Provided records:
##############################

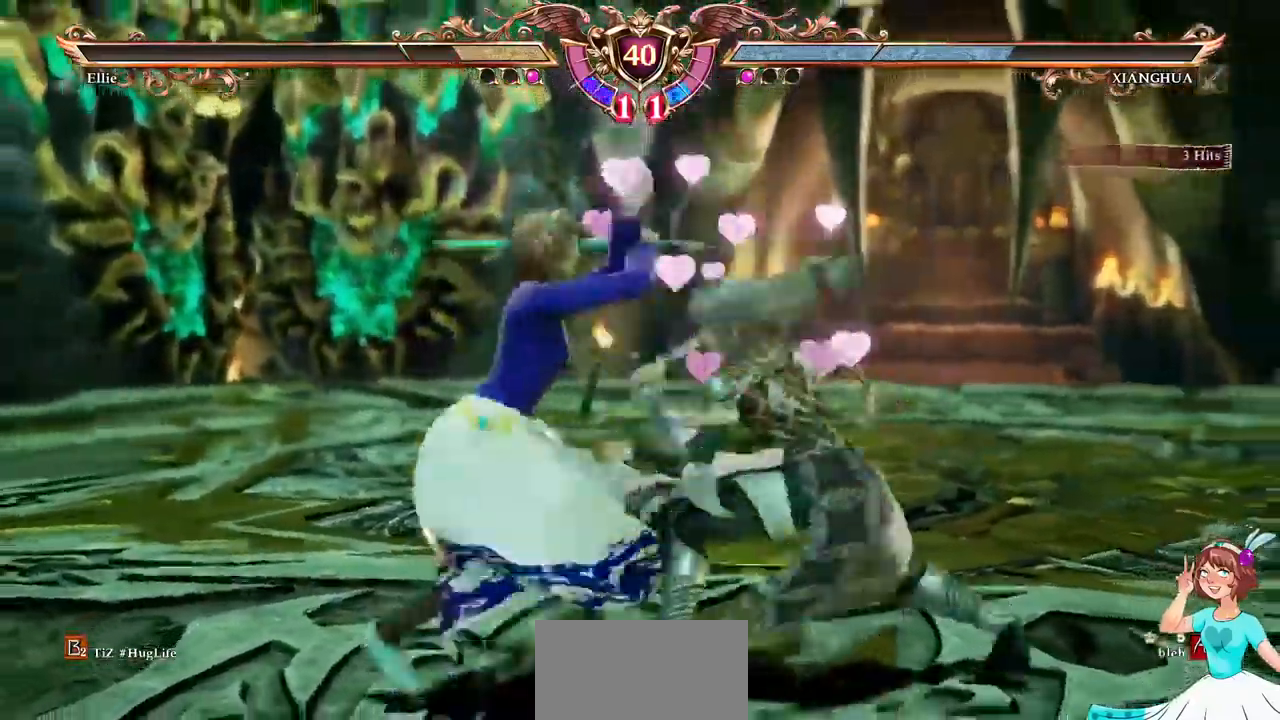
{"buttons": ["DPAD_RIGHT"], "events": [[417, "DPAD_RIGHT", "down"]]}
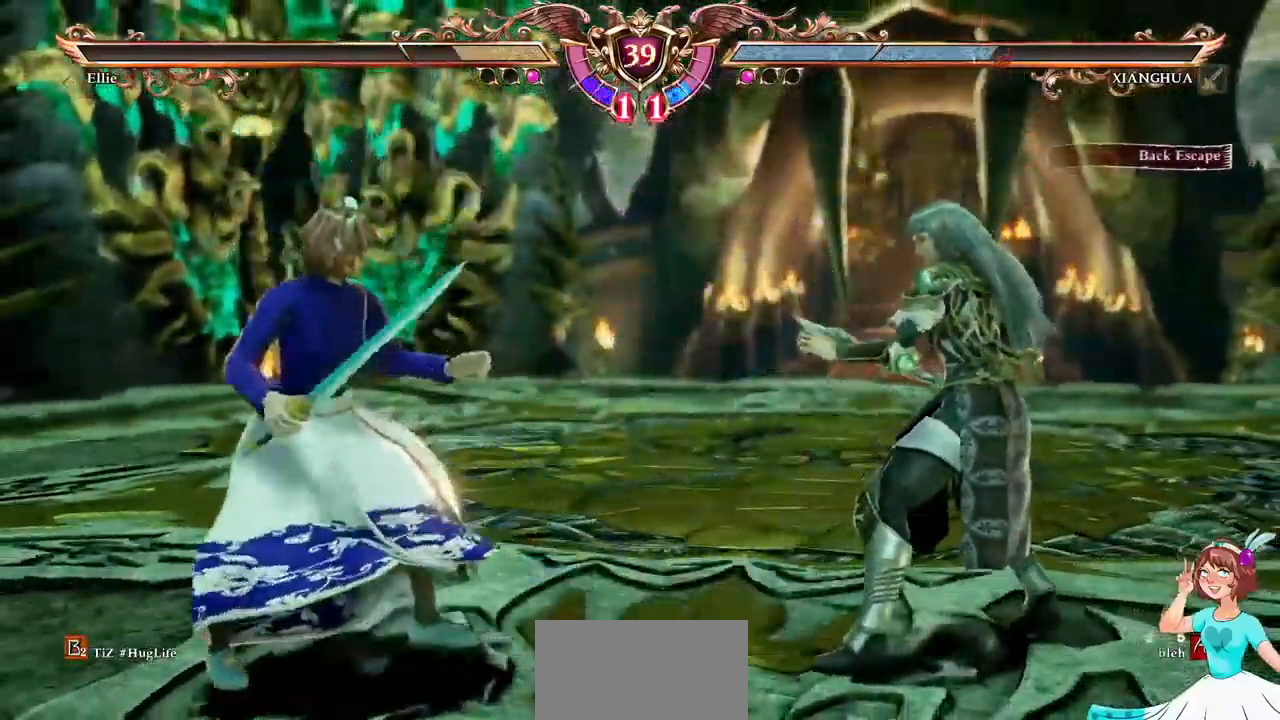
{"buttons": [], "events": [[133, "Y", "down"], [250, "Y", "up"], [267, "DPAD_RIGHT", "up"], [300, "Y", "down"], [450, "Y", "up"]]}
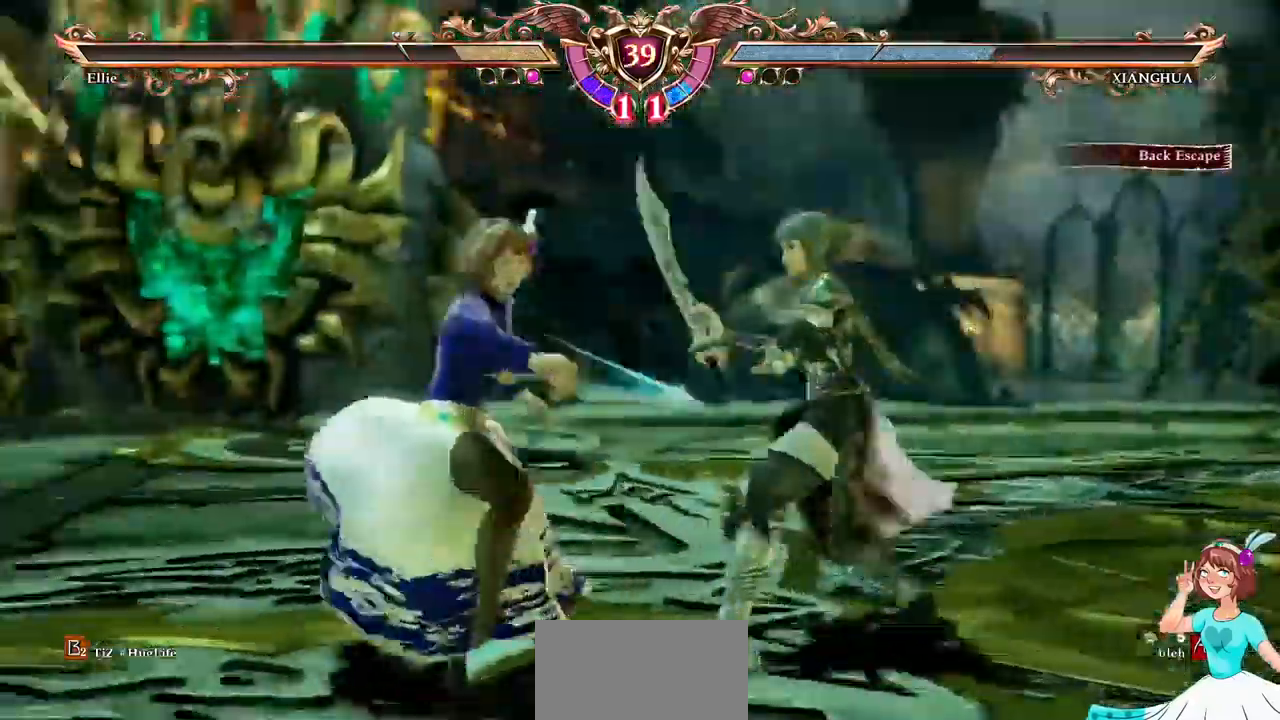
{"buttons": ["A"]}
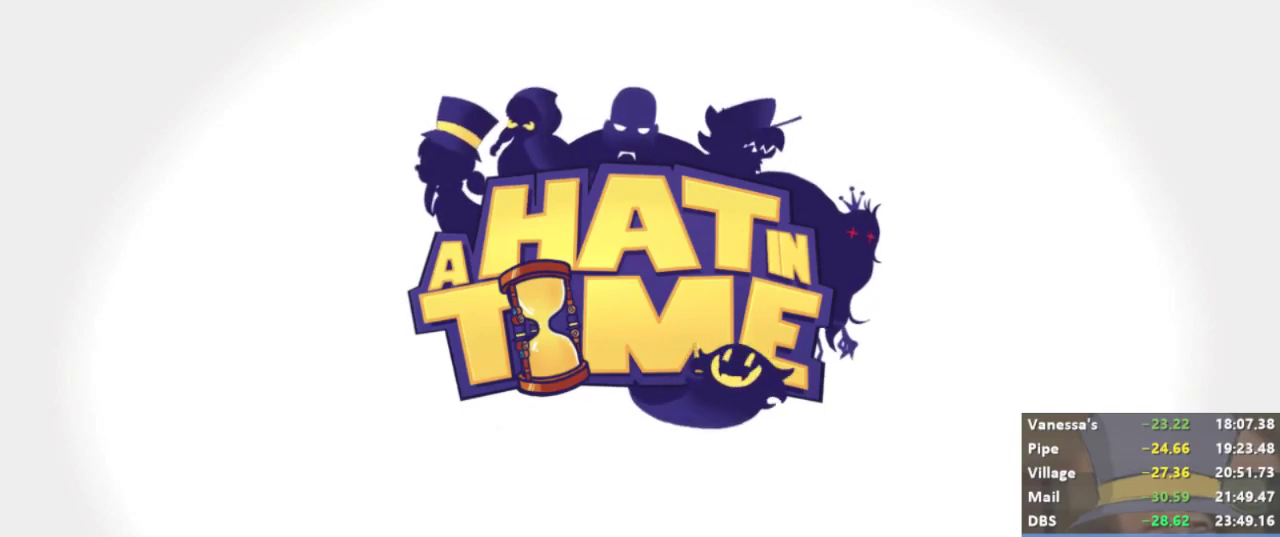
Gameplay with a controller (Xbox layout); each line is a JSON object with the inputs held at the frame after it. "events" lists button and stick changes between this image and that frame as [ms after this image, input, new state], when the widget could be followed in between.
{"buttons": [], "left_stick": "center", "right_stick": "right", "events": [[400, "right_stick", "right"]]}
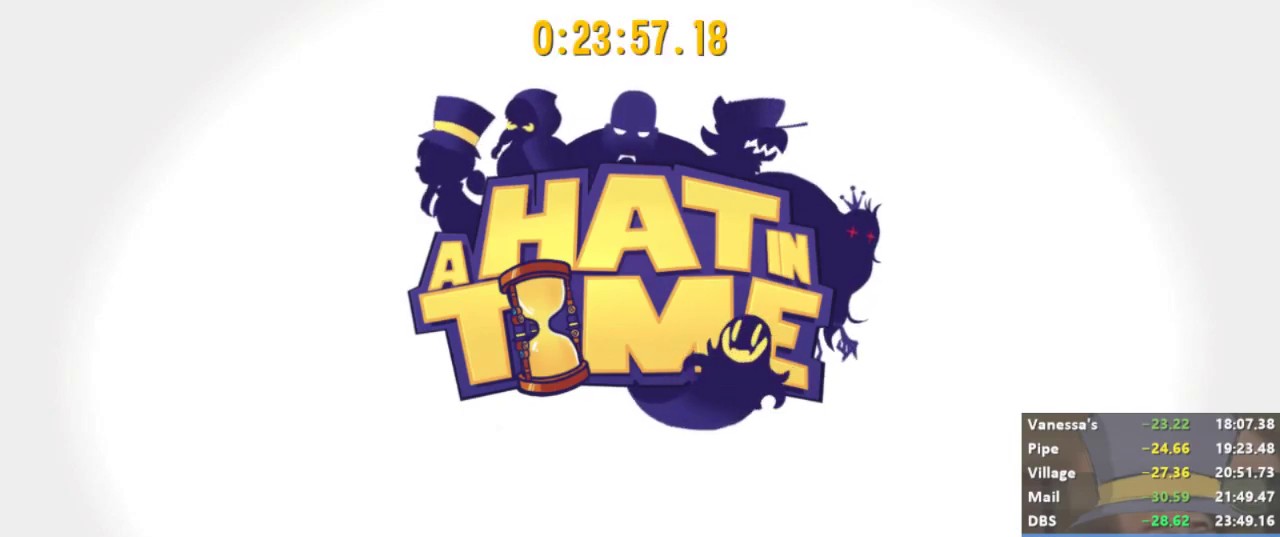
{"buttons": [], "left_stick": "center", "right_stick": "center", "events": [[33, "right_stick", "center"]]}
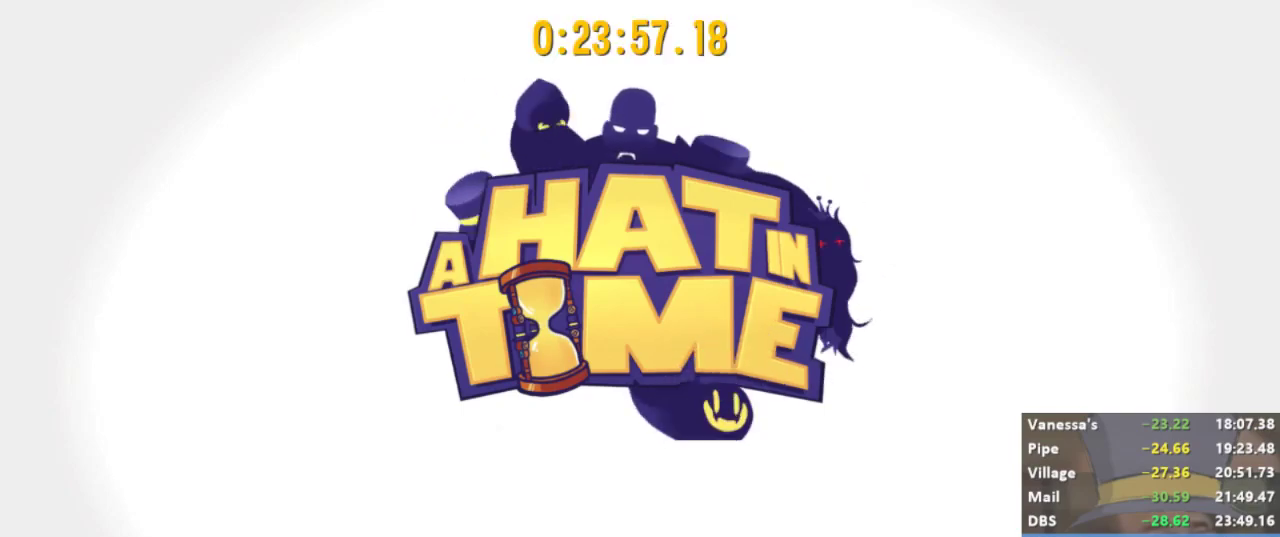
{"buttons": ["A"], "left_stick": "down-right", "right_stick": "center", "events": [[200, "left_stick", "down-right"], [367, "A", "down"]]}
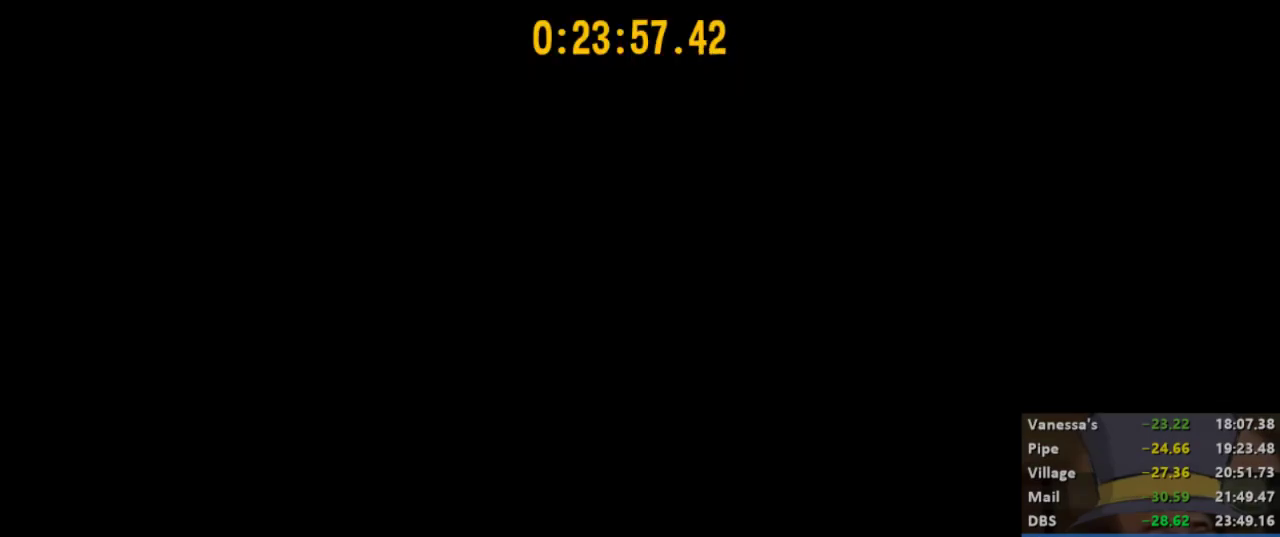
{"buttons": [], "left_stick": "down-right", "right_stick": "center", "events": [[67, "A", "up"], [100, "A", "down"], [267, "A", "up"]]}
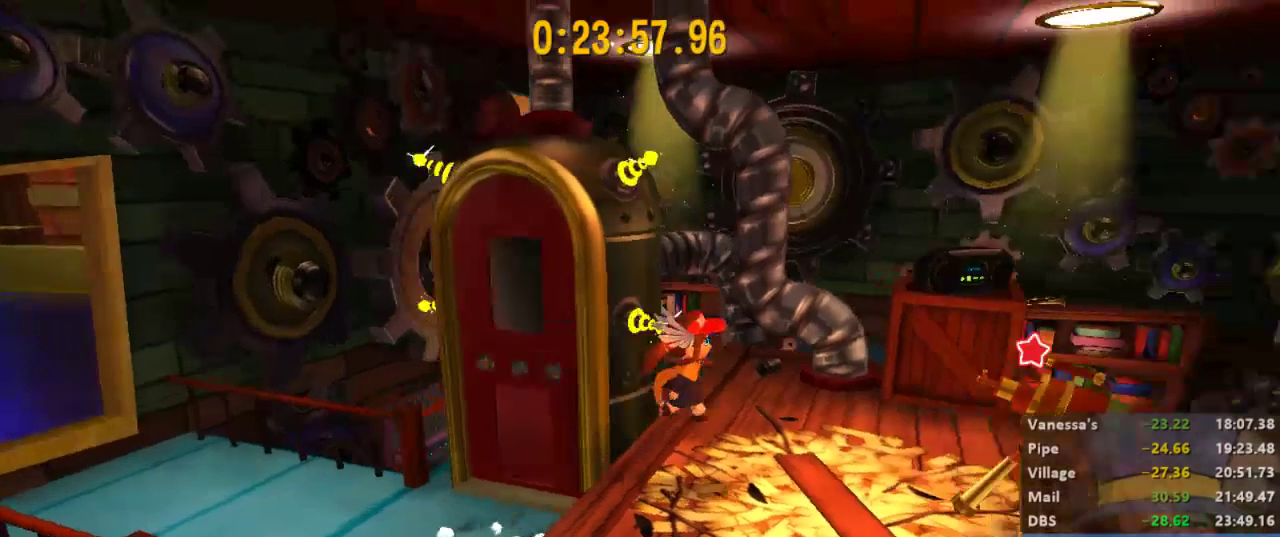
{"buttons": [], "left_stick": "center", "right_stick": "center", "events": [[133, "left_stick", "right"], [200, "B", "down"], [233, "B", "up"], [300, "B", "down"], [333, "left_stick", "center"], [367, "B", "up"]]}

##############################

What is needed:
Excluding the pictures, transcribe all of the entries exactly.

Response:
{"buttons": ["DPAD_RIGHT"], "events": [[417, "DPAD_RIGHT", "down"]]}
{"buttons": [], "events": [[133, "Y", "down"], [250, "Y", "up"], [267, "DPAD_RIGHT", "up"], [300, "Y", "down"], [450, "Y", "up"]]}
{"buttons": ["A"]}
Gameplay with a controller (Xbox layout); each line is a JSON object with the inputs held at the frame after it. "events" lists button and stick changes between this image and that frame as [ms after this image, input, new state], when the widget could be followed in between.
{"buttons": [], "left_stick": "center", "right_stick": "right", "events": [[400, "right_stick", "right"]]}
{"buttons": [], "left_stick": "center", "right_stick": "center", "events": [[33, "right_stick", "center"]]}
{"buttons": ["A"], "left_stick": "down-right", "right_stick": "center", "events": [[200, "left_stick", "down-right"], [367, "A", "down"]]}
{"buttons": [], "left_stick": "down-right", "right_stick": "center", "events": [[67, "A", "up"], [100, "A", "down"], [267, "A", "up"]]}
{"buttons": [], "left_stick": "center", "right_stick": "center", "events": [[133, "left_stick", "right"], [200, "B", "down"], [233, "B", "up"], [300, "B", "down"], [333, "left_stick", "center"], [367, "B", "up"]]}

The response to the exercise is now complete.